Ферми едва не рассмеялся ему в лицо: «У этих людей нет принципов. Они убьют любого, кто представляет угрозу, убьют не задумываясь. У вас есть только то влияние, которое они позволяют вам иметь». Гейзенберг отказался в это верить. Кроме того, он все еще чувствовал ответственность за своих студентов в Мюнхене. «Если я брошу их сейчас, то почувствую себя предателем», — сказал он. И добавил: «Люди должны научиться предотвращать катастрофы, а не убегать от них».
Спор продолжался бесконечно, и чем дольше они спорили, тем больше волновался Гейзенберг.
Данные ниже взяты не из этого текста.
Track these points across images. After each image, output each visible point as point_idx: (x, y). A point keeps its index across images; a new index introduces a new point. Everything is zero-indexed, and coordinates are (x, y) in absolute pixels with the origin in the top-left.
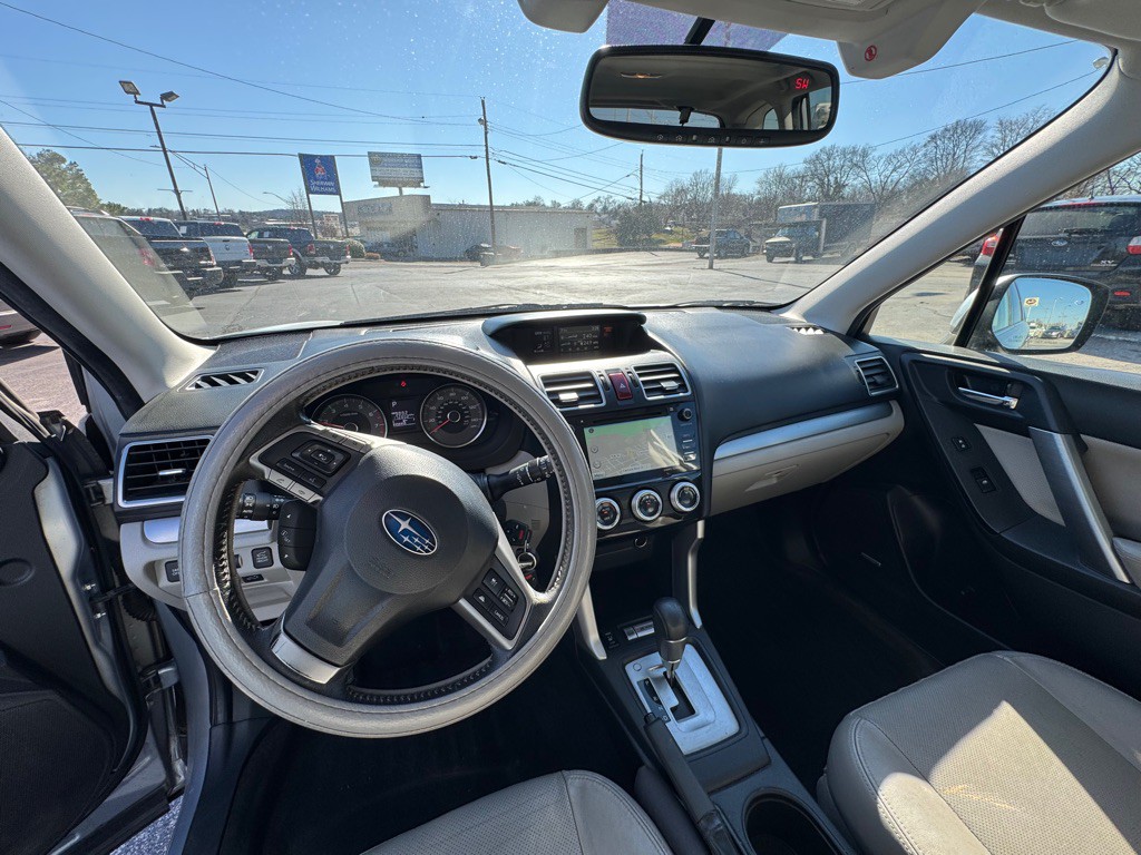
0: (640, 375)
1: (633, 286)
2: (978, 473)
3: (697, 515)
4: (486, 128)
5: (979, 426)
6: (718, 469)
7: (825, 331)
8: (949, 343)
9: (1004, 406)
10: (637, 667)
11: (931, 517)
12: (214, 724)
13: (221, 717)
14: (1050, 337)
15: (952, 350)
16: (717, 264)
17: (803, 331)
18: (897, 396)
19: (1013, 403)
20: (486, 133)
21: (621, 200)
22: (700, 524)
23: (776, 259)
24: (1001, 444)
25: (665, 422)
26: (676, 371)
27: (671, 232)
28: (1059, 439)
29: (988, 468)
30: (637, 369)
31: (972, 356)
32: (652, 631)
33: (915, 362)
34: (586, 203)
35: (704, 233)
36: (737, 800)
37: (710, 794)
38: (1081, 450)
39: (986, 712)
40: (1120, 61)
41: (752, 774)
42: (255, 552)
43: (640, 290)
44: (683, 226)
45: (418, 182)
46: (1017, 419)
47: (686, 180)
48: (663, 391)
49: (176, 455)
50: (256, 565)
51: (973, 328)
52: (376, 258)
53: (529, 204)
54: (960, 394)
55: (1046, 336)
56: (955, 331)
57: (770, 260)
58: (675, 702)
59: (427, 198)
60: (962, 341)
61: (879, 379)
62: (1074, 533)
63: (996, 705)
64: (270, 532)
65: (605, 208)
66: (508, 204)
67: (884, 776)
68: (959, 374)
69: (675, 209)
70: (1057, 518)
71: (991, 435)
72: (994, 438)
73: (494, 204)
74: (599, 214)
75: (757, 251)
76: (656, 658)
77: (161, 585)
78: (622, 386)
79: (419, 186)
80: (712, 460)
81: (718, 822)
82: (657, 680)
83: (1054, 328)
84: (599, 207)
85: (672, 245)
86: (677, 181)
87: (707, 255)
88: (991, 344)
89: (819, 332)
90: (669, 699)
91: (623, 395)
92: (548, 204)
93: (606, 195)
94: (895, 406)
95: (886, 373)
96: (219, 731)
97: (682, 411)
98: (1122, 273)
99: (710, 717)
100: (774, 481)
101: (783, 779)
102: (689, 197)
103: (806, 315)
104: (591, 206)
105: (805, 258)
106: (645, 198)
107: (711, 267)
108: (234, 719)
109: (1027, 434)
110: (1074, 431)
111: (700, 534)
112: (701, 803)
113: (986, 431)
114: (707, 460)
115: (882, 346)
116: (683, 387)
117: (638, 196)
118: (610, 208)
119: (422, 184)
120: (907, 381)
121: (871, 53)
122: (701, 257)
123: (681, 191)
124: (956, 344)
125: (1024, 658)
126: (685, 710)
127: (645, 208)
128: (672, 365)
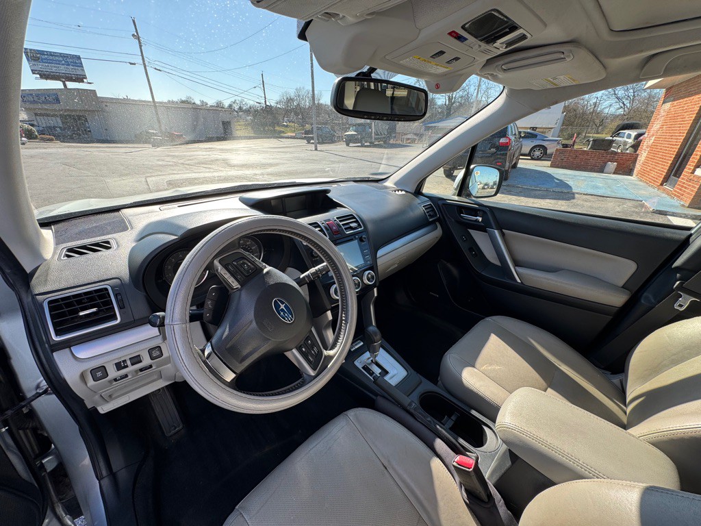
0: (340, 221)
1: (271, 161)
2: (471, 250)
3: (374, 286)
4: (139, 42)
5: (469, 230)
6: (380, 262)
7: (406, 192)
8: (454, 195)
9: (477, 221)
10: (359, 361)
11: (455, 271)
12: (99, 478)
13: (104, 473)
14: (485, 189)
15: (456, 198)
16: (320, 147)
17: (397, 192)
18: (438, 220)
19: (480, 219)
20: (141, 46)
21: (251, 103)
22: (375, 289)
23: (351, 145)
24: (478, 237)
25: (355, 243)
26: (354, 218)
27: (287, 126)
28: (497, 232)
29: (474, 247)
30: (337, 218)
31: (463, 201)
32: (362, 343)
33: (443, 204)
34: (226, 104)
35: (308, 127)
36: (415, 397)
37: (408, 396)
38: (503, 235)
39: (487, 339)
40: (506, 91)
41: (416, 388)
42: (150, 351)
43: (277, 164)
44: (293, 122)
45: (80, 79)
46: (483, 226)
47: (292, 94)
48: (351, 228)
49: (92, 299)
50: (152, 358)
51: (463, 188)
52: (52, 140)
53: (183, 102)
54: (462, 217)
55: (483, 188)
56: (456, 189)
57: (348, 145)
58: (380, 371)
59: (94, 92)
60: (459, 195)
61: (431, 213)
62: (504, 269)
63: (489, 335)
64: (161, 336)
65: (240, 108)
66: (166, 101)
67: (462, 370)
68: (461, 209)
69: (287, 112)
70: (499, 264)
71: (474, 233)
72: (475, 234)
73: (156, 100)
74: (237, 112)
75: (340, 139)
76: (367, 354)
77: (88, 385)
78: (334, 228)
79: (83, 82)
80: (376, 259)
81: (414, 404)
82: (370, 364)
83: (486, 185)
84: (236, 108)
85: (290, 134)
86: (286, 92)
87: (312, 141)
88: (469, 195)
89: (403, 192)
90: (377, 371)
91: (335, 232)
92: (198, 102)
93: (240, 99)
94: (438, 224)
95: (433, 210)
96: (106, 482)
97: (361, 237)
98: (498, 154)
99: (395, 372)
100: (396, 265)
101: (427, 386)
102: (295, 104)
103: (395, 184)
104: (230, 106)
105: (366, 144)
106: (268, 104)
107: (316, 149)
108: (114, 471)
109: (486, 231)
110: (500, 229)
111: (376, 295)
112: (406, 400)
113: (471, 231)
114: (375, 258)
115: (431, 198)
116: (360, 226)
117: (263, 101)
118: (244, 108)
119: (85, 80)
120: (441, 212)
121: (437, 86)
122: (309, 143)
123: (290, 100)
124: (458, 196)
125: (495, 318)
126: (385, 372)
127: (268, 110)
128: (352, 215)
Дома, в Германии, нацисты обвиняли его в предательстве из-за защиты «еврейской физики». Теперь его порицали с другой стороны — обвиняли в неподобающей лояльности Рейху за отказ покинуть Германию. В глубине души Гейзенберг опасался, что, если он эмигрирует в США, американские власти вынудят его работать над созданием атомной бомбы для использования против Германии, против его народа, — а об этом он даже помыслить не мог.
Наконец кто-то снова спросил его, почему он просто не эмигрирует. На этот раз ответ был краток: «Я нужен Германии». Казалось, он воображал себя мессией.
В конце концов коллеги в тот вечер отстали от Гейзенберга, а вскоре закончилась и летняя школа. Но еще до ее окончания Гейзенберг и его старый друг Гаудсмит отложили на несколько минут свои разногласия и, сознавая, что могут больше никогда не увидеться, сфотографировались перед домом Гаудсмита. Каждый сделал хорошую мину и улыбнулся.
По дороге домой Гейзенберг в какой-то момент понял, что был единственным, кто возвращался в Германию, единственным, кто вообще хотел туда вернуться. Им овладело чувство невероятного одиночества. Поэтому, приехав, он поставил фотографию с Гаудсмитом на рабочий стол — в память о последних теплых летних днях перед неотвратимой осенью.